Difference between PDF & PDF/A
PDF/A is a subset of PDF and is used for archiving information. In order to preserve the information in the file and ensure that even after long periods of storage, the content can still be displayed as it is, but when it comes to comparing it to PDF, there are many obvious differences between the two. PDF/A sets stricter standards than those used by PDF.
The first major difference between PDF and PDF/A is the latter’s restrictions on certain types of content. You cannot embed audio, video, and executable files in PDF/A, because PDF viewers cannot open them individually, and there is no way to be sure that appropriate software for them will still be available in the future.

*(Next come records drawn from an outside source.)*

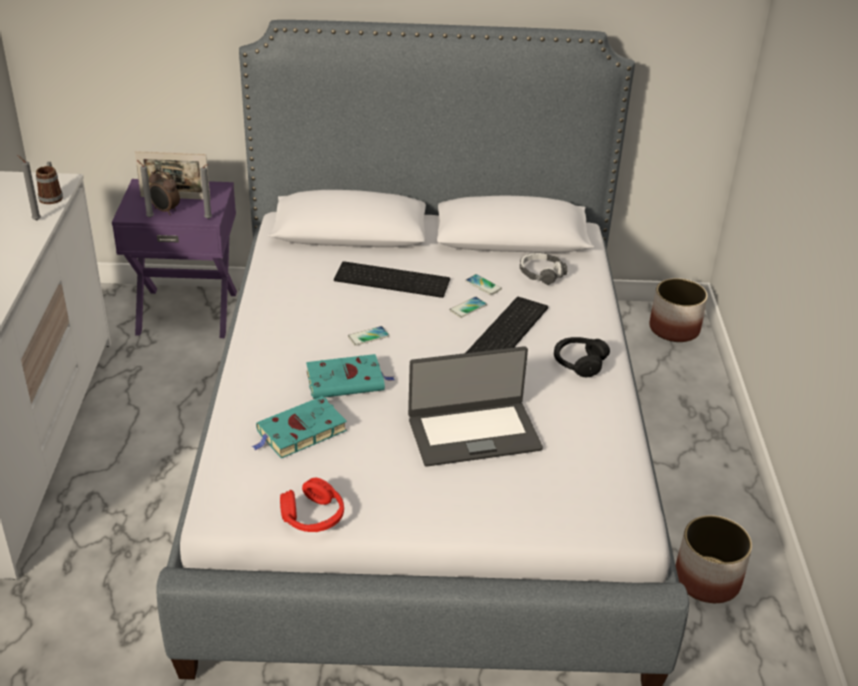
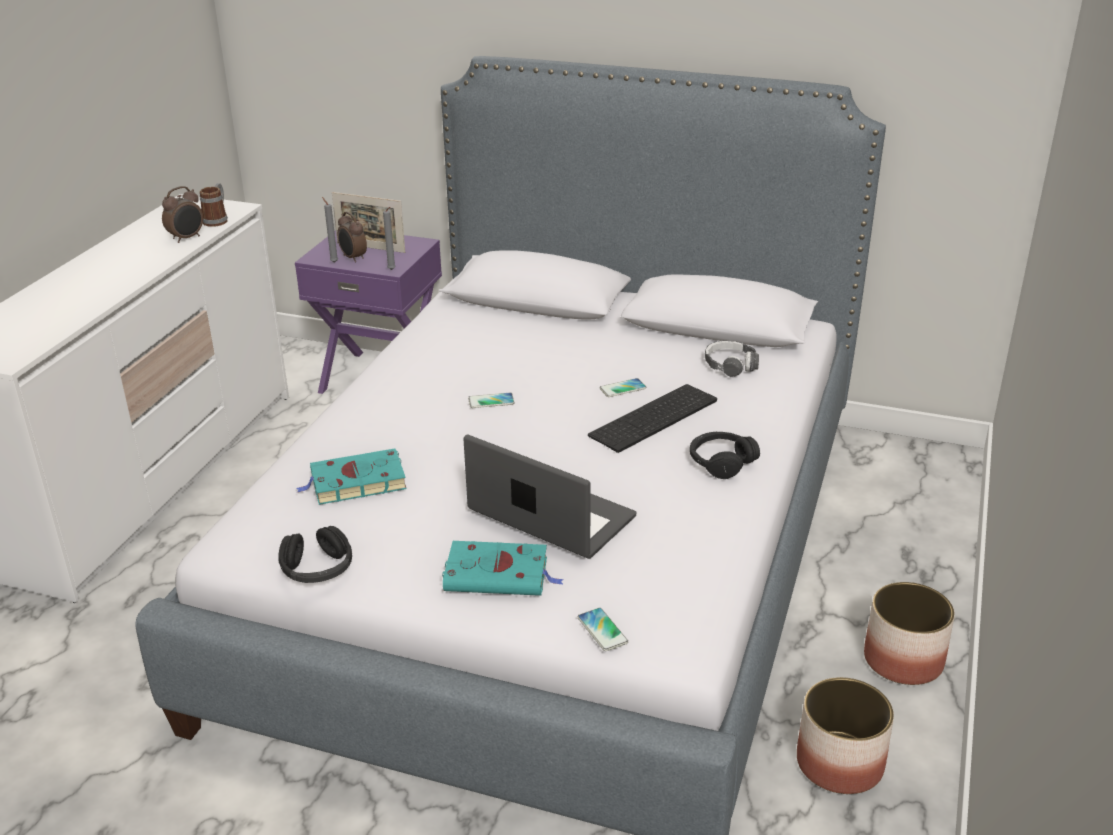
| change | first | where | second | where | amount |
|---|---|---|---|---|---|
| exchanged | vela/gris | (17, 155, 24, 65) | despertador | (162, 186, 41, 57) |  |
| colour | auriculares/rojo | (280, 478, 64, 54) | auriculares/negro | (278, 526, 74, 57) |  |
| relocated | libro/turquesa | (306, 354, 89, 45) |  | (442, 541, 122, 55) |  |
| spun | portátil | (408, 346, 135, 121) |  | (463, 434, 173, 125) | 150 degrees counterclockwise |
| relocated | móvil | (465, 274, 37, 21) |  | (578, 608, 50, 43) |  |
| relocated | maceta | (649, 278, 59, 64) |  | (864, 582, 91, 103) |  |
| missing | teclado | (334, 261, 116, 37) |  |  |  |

Images are allowed to be included in PDF/A documents as long as they are embedded, along with the fonts used to render the document. This ensures that these resources are always available. In general, PDF/A does not allow a file to refer to any external resource, because there is no way to tell if that resource exists. If the referenced external resource cannot be found, it may cause the documentation to display incorrectly.
Finally, PDF/A files cannot be encrypted for the exact same reason above. Encryption is a method used by preventing any unauthorized person from viewing any restricted material. PDF allows different types of encryption and restrictions. In PDF file format, you can increase the security of PDF documents by setting user and owner passwords. Additional safeguards include setting restrictions on printing and copying PDF content.